### EXERCISE INSTRUCTIONS
Write out the text read from each of the items below as a JSON list of strings, one string per line, leaving out blank lines.

### EXERCISE DATA
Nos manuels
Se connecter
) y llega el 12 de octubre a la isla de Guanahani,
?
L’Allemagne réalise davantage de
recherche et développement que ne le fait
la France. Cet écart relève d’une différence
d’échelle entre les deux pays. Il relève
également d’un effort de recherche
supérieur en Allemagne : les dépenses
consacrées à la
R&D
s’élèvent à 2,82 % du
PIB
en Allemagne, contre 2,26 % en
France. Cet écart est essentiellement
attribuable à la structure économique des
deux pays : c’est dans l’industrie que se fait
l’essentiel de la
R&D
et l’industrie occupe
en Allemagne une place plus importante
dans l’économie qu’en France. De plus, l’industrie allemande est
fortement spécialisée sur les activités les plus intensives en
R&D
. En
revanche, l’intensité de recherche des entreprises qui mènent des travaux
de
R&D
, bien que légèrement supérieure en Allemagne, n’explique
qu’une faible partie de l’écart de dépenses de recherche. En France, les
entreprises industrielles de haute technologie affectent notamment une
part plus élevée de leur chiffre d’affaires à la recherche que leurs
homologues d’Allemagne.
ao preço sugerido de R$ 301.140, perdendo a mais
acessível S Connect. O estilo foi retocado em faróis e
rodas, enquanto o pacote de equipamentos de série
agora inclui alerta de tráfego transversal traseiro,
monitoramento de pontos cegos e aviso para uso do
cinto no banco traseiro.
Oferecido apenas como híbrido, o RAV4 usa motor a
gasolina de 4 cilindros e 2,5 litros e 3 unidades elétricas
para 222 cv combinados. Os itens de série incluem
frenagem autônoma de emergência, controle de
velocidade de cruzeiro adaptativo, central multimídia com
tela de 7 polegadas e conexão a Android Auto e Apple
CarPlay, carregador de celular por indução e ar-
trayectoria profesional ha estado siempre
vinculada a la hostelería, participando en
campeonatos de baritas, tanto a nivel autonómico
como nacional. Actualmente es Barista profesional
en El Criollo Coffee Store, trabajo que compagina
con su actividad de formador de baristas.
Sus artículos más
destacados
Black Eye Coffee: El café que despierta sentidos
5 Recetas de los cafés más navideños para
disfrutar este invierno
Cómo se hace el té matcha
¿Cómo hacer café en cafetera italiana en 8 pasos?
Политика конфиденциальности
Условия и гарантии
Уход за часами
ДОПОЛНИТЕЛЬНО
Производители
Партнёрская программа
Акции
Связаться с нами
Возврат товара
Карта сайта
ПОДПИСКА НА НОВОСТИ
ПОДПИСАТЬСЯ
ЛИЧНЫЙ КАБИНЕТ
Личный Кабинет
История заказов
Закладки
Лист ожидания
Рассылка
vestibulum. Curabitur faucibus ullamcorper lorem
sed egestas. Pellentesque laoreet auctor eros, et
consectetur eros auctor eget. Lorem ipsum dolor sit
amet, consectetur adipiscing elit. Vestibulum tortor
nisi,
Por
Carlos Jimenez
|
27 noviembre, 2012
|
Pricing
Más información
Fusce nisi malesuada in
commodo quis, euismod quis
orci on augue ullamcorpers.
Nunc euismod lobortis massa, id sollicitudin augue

### REPLY
[
  "Nos manuels",
  "Se connecter",
  ") y llega el 12 de octubre a la isla de Guanahani,",
  "?",
  "L’Allemagne réalise davantage de",
  "recherche et développement que ne le fait",
  "la France. Cet écart relève d’une différence",
  "d’échelle entre les deux pays. Il relève",
  "également d’un effort de recherche",
  "supérieur en Allemagne : les dépenses",
  "consacrées à la",
  "R&D",
  "s’élèvent à 2,82 % du",
  "PIB",
  "en Allemagne, contre 2,26 % en",
  "France. Cet écart est essentiellement",
  "attribuable à la structure économique des",
  "deux pays : c’est dans l’industrie que se fait",
  "l’essentiel de la",
  "R&D",
  "et l’industrie occupe",
  "en Allemagne une place plus importante",
  "dans l’économie qu’en France. De plus, l’industrie allemande est",
  "fortement spécialisée sur les activités les plus intensives en",
  "R&D",
  ". En",
  "revanche, l’intensité de recherche des entreprises qui mènent des travaux",
  "de",
  "R&D",
  ", bien que légèrement supérieure en Allemagne, n’explique",
  "qu’une faible partie de l’écart de dépenses de recherche. En France, les",
  "entreprises industrielles de haute technologie affectent notamment une",
  "part plus élevée de leur chiffre d’affaires à la recherche que leurs",
  "homologues d’Allemagne.",
  "ao preço sugerido de R$ 301.140, perdendo a mais",
  "acessível S Connect. O estilo foi retocado em faróis e",
  "rodas, enquanto o pacote de equipamentos de série",
  "agora inclui alerta de tráfego transversal traseiro,",
  "monitoramento de pontos cegos e aviso para uso do",
  "cinto no banco traseiro.",
  "Oferecido apenas como híbrido, o RAV4 usa motor a",
  "gasolina de 4 cilindros e 2,5 litros e 3 unidades elétricas",
  "para 222 cv combinados. Os itens de série incluem",
  "frenagem autônoma de emergência, controle de",
  "velocidade de cruzeiro adaptativo, central multimídia com",
  "tela de 7 polegadas e conexão a Android Auto e Apple",
  "CarPlay, carregador de celular por indução e ar-",
  "trayectoria profesional ha estado siempre",
  "vinculada a la hostelería, participando en",
  "campeonatos de baritas, tanto a nivel autonómico",
  "como nacional. Actualmente es Barista profesional",
  "en El Criollo Coffee Store, trabajo que compagina",
  "con su actividad de formador de baristas.",
  "Sus artículos más",
  "destacados",
  "Black Eye Coffee: El café que despierta sentidos",
  "5 Recetas de los cafés más navideños para",
  "disfrutar este invierno",
  "Cómo se hace el té matcha",
  "¿Cómo hacer café en cafetera italiana en 8 pasos?",
  "Политика конфиденциальности",
  "Условия и гарантии",
  "Уход за часами",
  "ДОПОЛНИТЕЛЬНО",
  "Производители",
  "Партнёрская программа",
  "Акции",
  "Связаться с нами",
  "Возврат товара",
  "Карта сайта",
  "ПОДПИСКА НА НОВОСТИ",
  "ПОДПИСАТЬСЯ",
  "ЛИЧНЫЙ КАБИНЕТ",
  "Личный Кабинет",
  "История заказов",
  "Закладки",
  "Лист ожидания",
  "Рассылка",
  "vestibulum. Curabitur faucibus ullamcorper lorem",
  "sed egestas. Pellentesque laoreet auctor eros, et",
  "consectetur eros auctor eget. Lorem ipsum dolor sit",
  "amet, consectetur adipiscing elit. Vestibulum tortor",
  "nisi,",
  "Por",
  "Carlos Jimenez",
  "|",
  "27 noviembre, 2012",
  "|",
  "Pricing",
  "Más información",
  "Fusce nisi malesuada in",
  "commodo quis, euismod quis",
  "orci on augue ullamcorpers.",
  "Nunc euismod lobortis massa, id sollicitudin augue"
]